Data items
+ + + + + + +

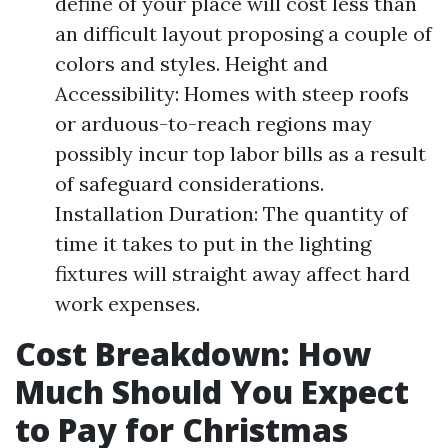
define of your place will cost less than
an difficult layout proposing a couple of
colors and styles. Height and
Accessibility: Homes with steep roofs
or arduous-to-reach regions may
possibly incur top labor bills as a result
of safeguard considerations.
Installation Duration: The quantity of
time it takes to put in the lighting
fixtures will straight away affect hard
work expenses.
Cost Breakdown: How
Much Should You Expect
to Pay for Christmas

+ + + + + + +

Within the data above, how many lines include the string "will"? Answer with the number by itself.

2